The global object should not be the "global scope instance object"

Brendan Eich brendan at mozilla.org
Fri Jan 27 14:35:29 PST 2012


> Andreas Rossberg <mailto:rossberg at google.com>
> January 27, 2012 12:06 AM
> On 26 January 2012 20:51, Brendan Eich<brendan at mozilla.org>  wrote:
>> Andreas Rossberg<mailto:rossberg at google.com>
>>> I still like the idea of cross-script shadowing (aka nested scopes),
>>> but one concern was that it is not clear what names would be in scope
>>> for, say, a piece of JS code in a random HTML attribute somewhere on
>>> the page.
>> We could say event handler attributes are scoped by the most-nested scope --
>> the scope due to the last<script>  element that was closed before the
>> element with the event handler attribute was processed.
>
> Why not the last (most-nested on page) scope?

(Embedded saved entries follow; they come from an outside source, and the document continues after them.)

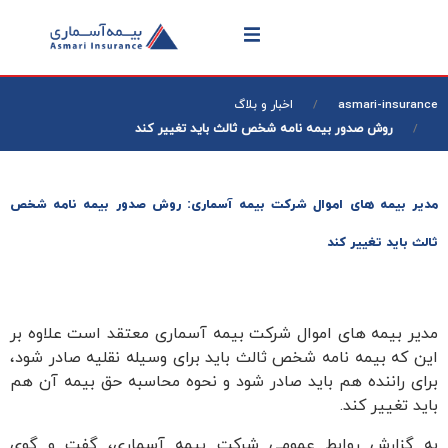
asmari-insurance
اخبار و بلاگ
روش صدور بیمه نامه شخص ثالث باید تغییر کند
مدیر بیمه های اموال شرکت بیمه آسماری: روش صدور بیمه نامه شخص
ثالث باید تغییر کند
مدیر بیمه های اموال شرکت بیمه آسماری معتقد است علاوه بر
این که بیمه نامه شخص ثالث باید برای وسیله نقلیه صادر شود،
برای راننده هم باید صادر شود و نحوه محاسبه حق بیمه آن هم
باید تغییر کند.
به گزارش روابط عمومی شرکت بیمه آسماری، گفت و گوی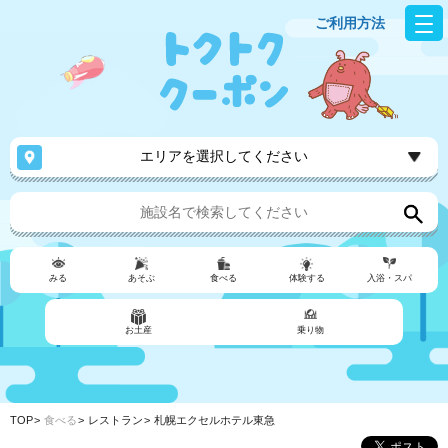
ご利用方法
エリアを選択してください
みる
あそぶ
食べる
体験する
入浴・スパ
お土産
乗り物
TOP
食べる
レストラン
札幌エクセルホテル東急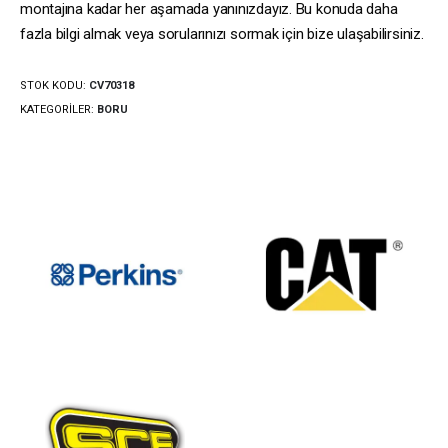
montajına kadar her aşamada yanınızdayız. Bu konuda daha
fazla bilgi almak veya sorularınızı sormak için bize ulaşabilirsiniz.
STOK KODU:
CV70318
KATEGORILER:
BORU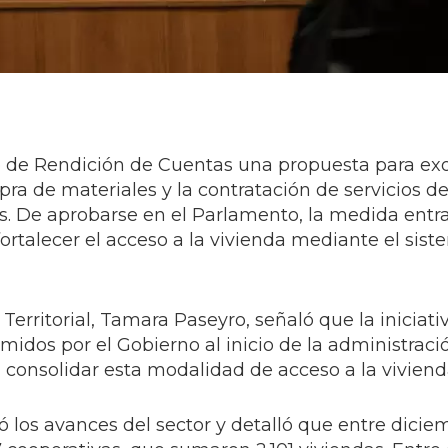
to de Rendición de Cuentas una propuesta para ex
ra de materiales y la contratación de servicios d
as. De aprobarse en el Parlamento, la medida entr
fortalecer el acceso a la vivienda mediante el sis
erritorial, Tamara Paseyro, señaló que la iniciati
idos por el Gobierno al inicio de la administraci
consolidar esta modalidad de acceso a la viviend
só los avances del sector y detalló que entre dici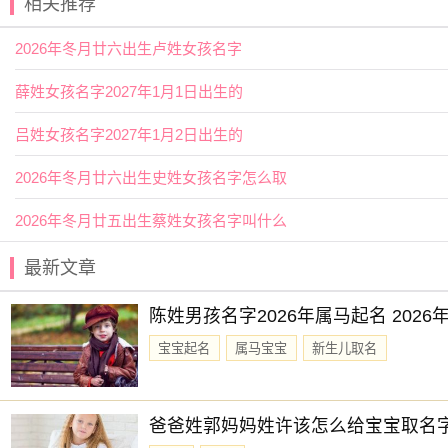
相关推荐
2026年冬月廿六出生卢姓女孩名字
薛姓女孩名字2027年1月1日出生的
吕姓女孩名字2027年1月2日出生的
2026年冬月廿六出生史姓女孩名字怎么取
2026年冬月廿五出生蔡姓女孩名字叫什么
最新文章
陈姓男孩名字2026年属马起名 202
宝宝起名
属马宝宝
新生儿取名
爸爸姓郭妈妈姓许该怎么给宝宝取名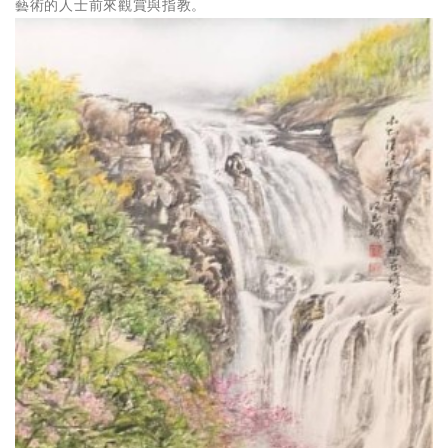
藝術的人士前來觀賞與指教。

Because event handlers on elements are interspersed with scripts and so 
far, order matters. An event handler might run when later scripts have 
not yet loaded. Progressive rendering and even event handling are part 
of the relied-upon processing model.

>> But it's worse than that. What about<script async src="...">  (or the
>> HTML4-era, not fully supported on all browsers<scriptdefer src="...">?
>> Async scripts are not supposed to have global effects other than defining
>> functions that the page or app author ensures won't be called till after all
>> content (or at least all scripts, or at least all of the needed async
>> scripts) has finished loading. In what scope do async script let/const
>> top-level bindings go?
>
> I suppose they'd nest in the order they get loaded. There is no
> escaping the fact that you'd still have a stateful notion of "current
> toplevel scope" on a page that affects the meaning of later scripts,
> attributes and such. But at worst later scripts can shadow bindings
> from earlier ones, which does not accidentally affect those earlier
> ones. Compare with the situation today, where later scripts may modify
> the meaning of previous ones by accidentally overwriting their
> bindings.

Sure -- that is used in some cases, perhaps for want of better 
mechanism, but not for want of shadowing.

> If you don't want to forbid multiple bindings across script
> altogether (Allen's proposal), then what other alternative is
> available?

<script>-level let and const are local to that particular script element.